START SOURCE RECORDS
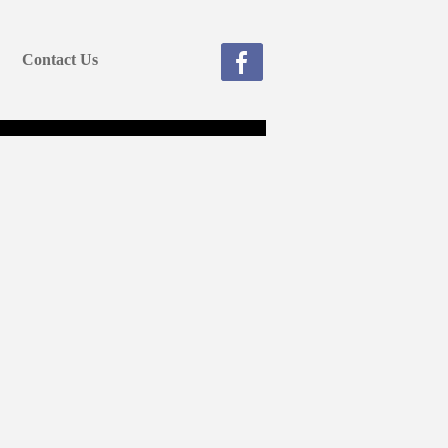
Contact Us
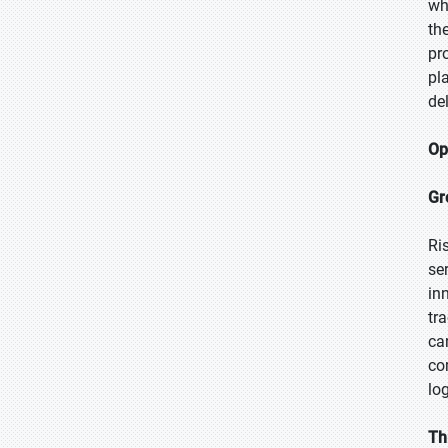
wh
th
pr
pl
de
Op
Gr
Ri
se
inn
tr
ca
co
lo
Th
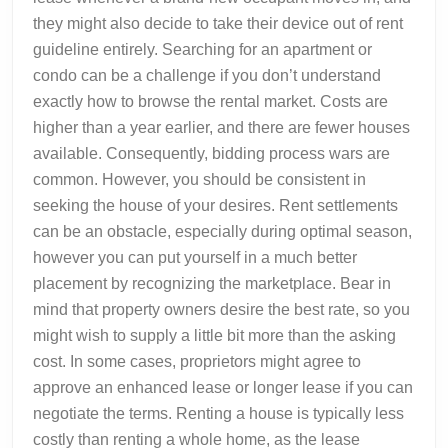
they might also decide to take their device out of rent
guideline entirely. Searching for an apartment or
condo can be a challenge if you don’t understand
exactly how to browse the rental market. Costs are
higher than a year earlier, and there are fewer houses
available. Consequently, bidding process wars are
common. However, you should be consistent in
seeking the house of your desires. Rent settlements
can be an obstacle, especially during optimal season,
however you can put yourself in a much better
placement by recognizing the marketplace. Bear in
mind that property owners desire the best rate, so you
might wish to supply a little bit more than the asking
cost. In some cases, proprietors might agree to
approve an enhanced lease or longer lease if you can
negotiate the terms. Renting a house is typically less
costly than renting a whole home, as the lease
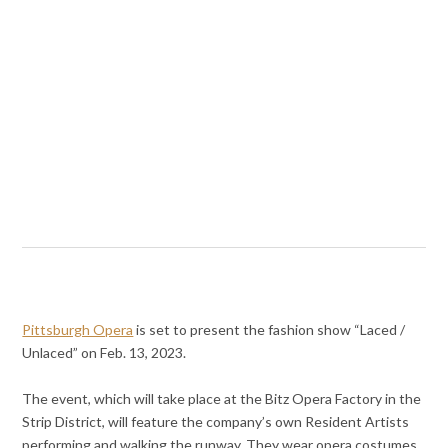
Pittsburgh Opera
is set to present the fashion show “Laced /
Unlaced” on Feb. 13, 2023.
The event, which will take place at the Bitz Opera Factory in the
Strip District, will feature the company’s own Resident Artists
performing and walking the runway. They wear opera costumes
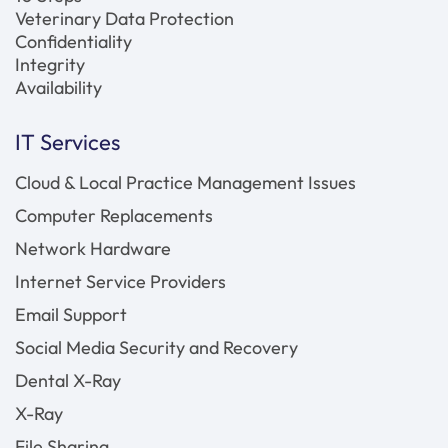
Veterinary Data Protection
Confidentiality
Integrity
Availability
IT Services
Cloud & Local Practice Management Issues
Computer Replacements
Network Hardware
Internet Service Providers
Email Support
Social Media Security and Recovery
Dental X-Ray
X-Ray
File Sharing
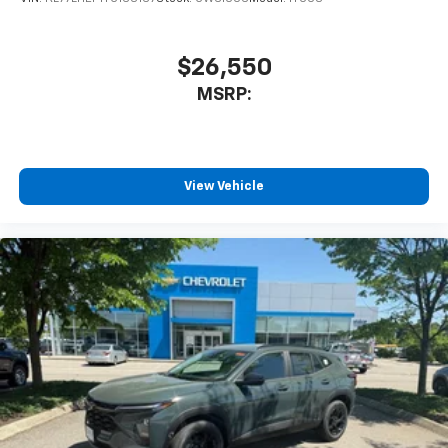
$26,550
MSRP:
View Vehicle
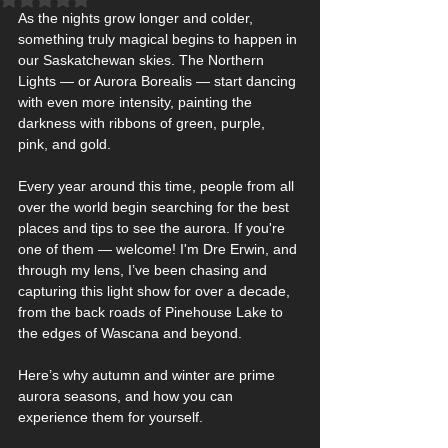
As the nights grow longer and colder, 
something truly magical begins to happen in 
our Saskatchewan skies. The Northern 
Lights — or Aurora Borealis — start dancing 
with even more intensity, painting the 
darkness with ribbons of green, purple, 
pink, and gold.
Every year around this time, people from all 
over the world begin searching for the best 
places and tips to see the aurora. If you're 
one of them — welcome! I'm Dre Erwin, and 
through my lens, I’ve been chasing and 
capturing this light show for over a decade, 
from the back roads of Pinehouse Lake to 
the edges of Wascana and beyond.
Here’s why autumn and winter are prime 
aurora seasons, and how you can 
experience them for yourself.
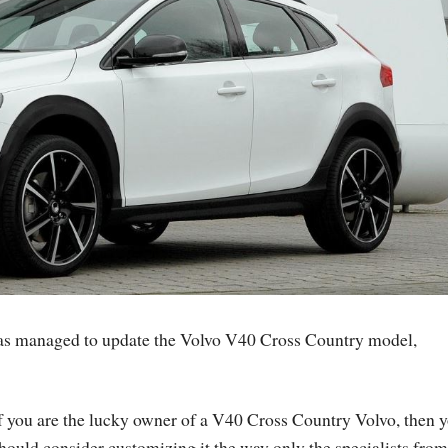
 has managed to update the Volvo V40 Cross Country model,
f you are the lucky owner of a V40 Cross Country Volvo, then 
hould consider customizing it the way only the specialists from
END SOURCE RECORDS
- TASK DIRECTIONS
State how many lines of the data contain the word "Volvo". Reply with the number alone.

- ANSWER TO THIS EXERCISE
2